Good luck with her. I hope she continues to recover.
Hi everyone!!!

Thanks for the great responses!
The attack happened Monday a week ago. We've been feeding her a protien rich diet, water through an eye dropper and just this evening she started eating on her own and wanting to roost on a higher perch.
She is relly on the mend!

Jim and julie
Oh, and I did witness the attack. It was much clucking and commotion and her gallant rooster came to her rescue. Our 1 year old great pyrenees missed the whole thing!
It was a nice silver cat, I chased it up the hill and he had a mouth full of feathers.

please note we are all about living with the local wildlife and have no desire for predator control. ie killing bobcats and mountain lions.
Last year we lost a pet goat to a mountsain lion and then started locking up the animals at night and also adopted a Great pyrenees puppy who is the joy of our family farm life.

J and J
If you do not wish to eradicate the predator then spray your chicken coops inside and out every night with ammonia Spray your perimeter as well. Pure 100% ammonia spray it up on the boards about 1 foot off ground this will act as a marker Bobcats are very very territorial cats If they even thinkthere is another cat there it will move away. However Females usually boarder territorys with males this allows them to breed as bobcats are loners it is not uncommon to se a mother and her cubs and a male during breeding season and a couple weeks there after but after that they will split ways there hunting radius is 1- 15 miles typically But it can expand as far as 1-50 miles depending on food avalibility.

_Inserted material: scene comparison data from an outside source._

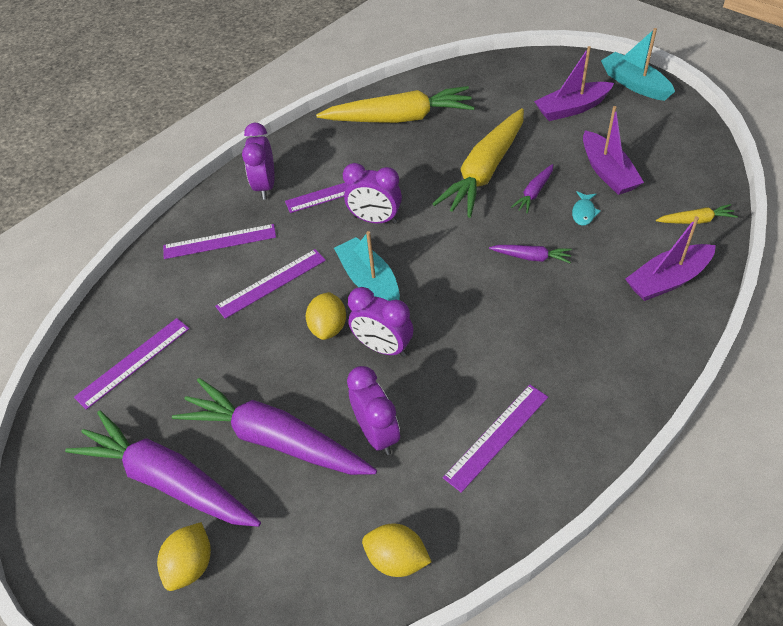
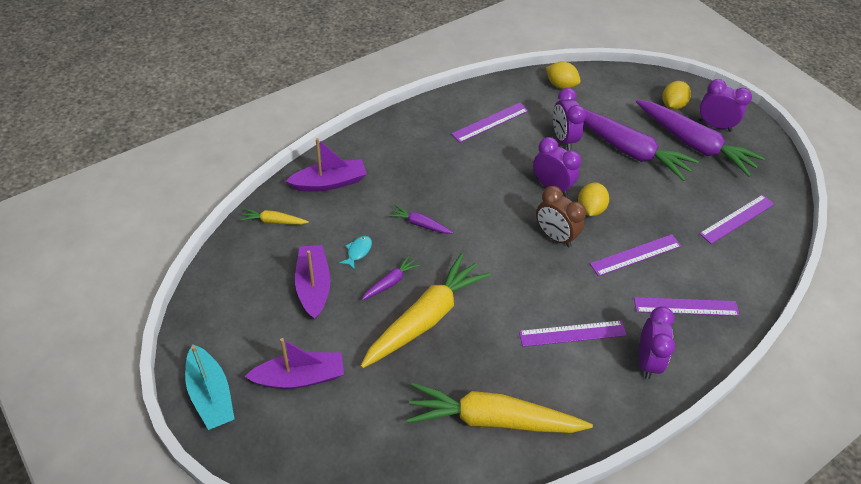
camera: 175 degrees left, 0 degrees up
(369, 282) = (554, 236): turquoise boat -> brown clock
(375, 220) = (541, 292): purple clock -> purple clock (714, 125)

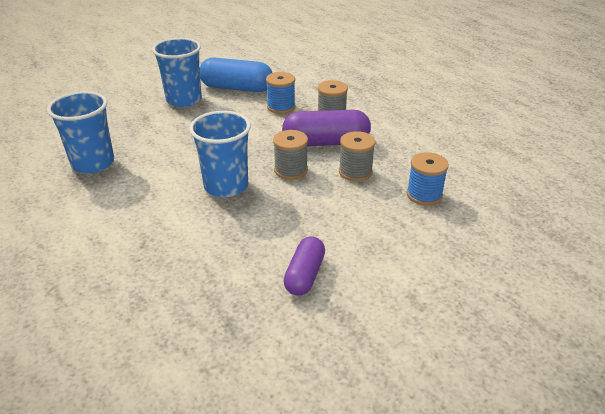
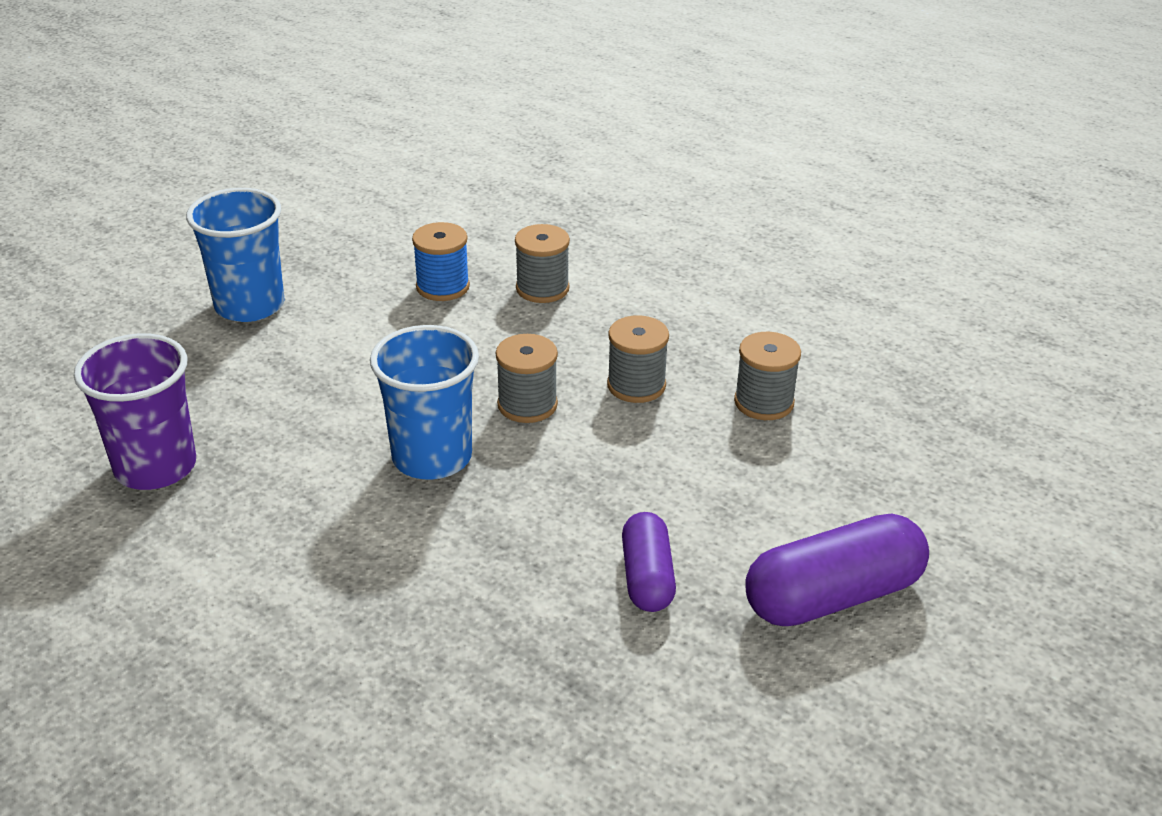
camera: 20 degrees left, 0 degrees up
(93, 163) = (155, 467): blue cup -> purple cup
(237, 88) = (338, 263): blue capsule -> none
(326, 142) = (559, 341): purple capsule -> purple capsule (833, 596)
(424, 195) = (764, 402): blue spool -> grey spool

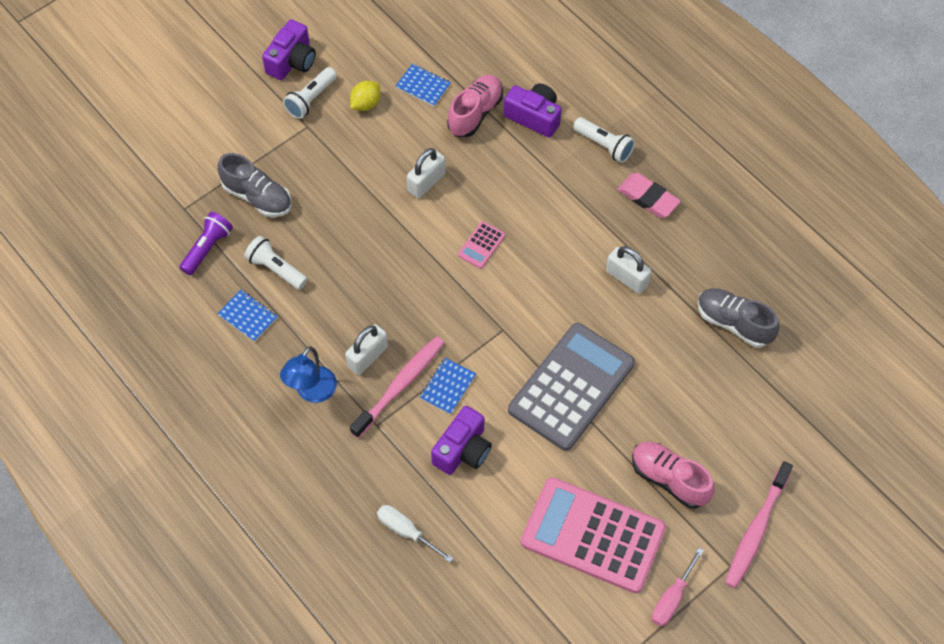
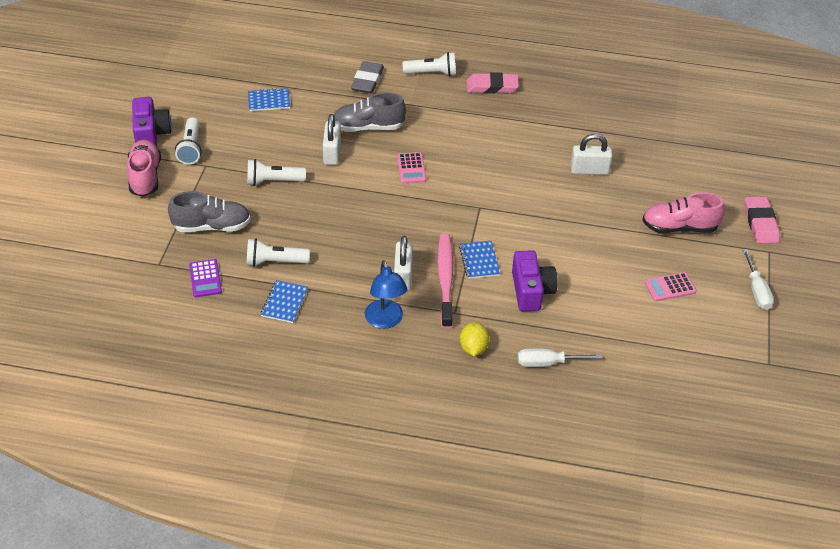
camera: 40 degrees left, 15 degrees down
(207, 248) = (205, 278): purple flashlight -> purple calculator
(248, 316) = (284, 303): blue notebook -> blue notebook turned 75 degrees counterclockwise
(349, 181) = (273, 181): none -> white flashlight
(366, 104) = (237, 131): yellow lemon -> yellow lemon (473, 348)
(475, 113) = (324, 98): pink shoe -> pink shoe (145, 177)
(534, 117) = (367, 80): purple camera -> grey eraser
(571, 387) = (561, 213): grey calculator -> none
(592, 535) = (670, 287): pink calculator -> pink calculator, size x0.40
(627, 278) = (528, 135): white padlock -> white padlock (589, 170)
(672, 598) = (757, 291): pink screwdriver -> white screwdriver
(734, 323) = (620, 123): grey shoe -> grey shoe (368, 127)
(756, 530) = (760, 223): pink toothbrush -> pink eraser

Hope this helps some.
You may not wish to shoot any wildlife (bobcats/mountain lion/bear) to protect your critters. But I do suggest you keep a VERY close eye on any small children you may have. These 3 plus coyotes WILL help themselves to the children. More so with the coyotes. Some will disagree with me, but a few times per year you will see on the news that this does happen.
yup small prey is what there after a child in there eyes is clumbsy small prey it does happen more so now with the release of wolves the red coyote is a hybrid yote and has been known to attack humans in packs.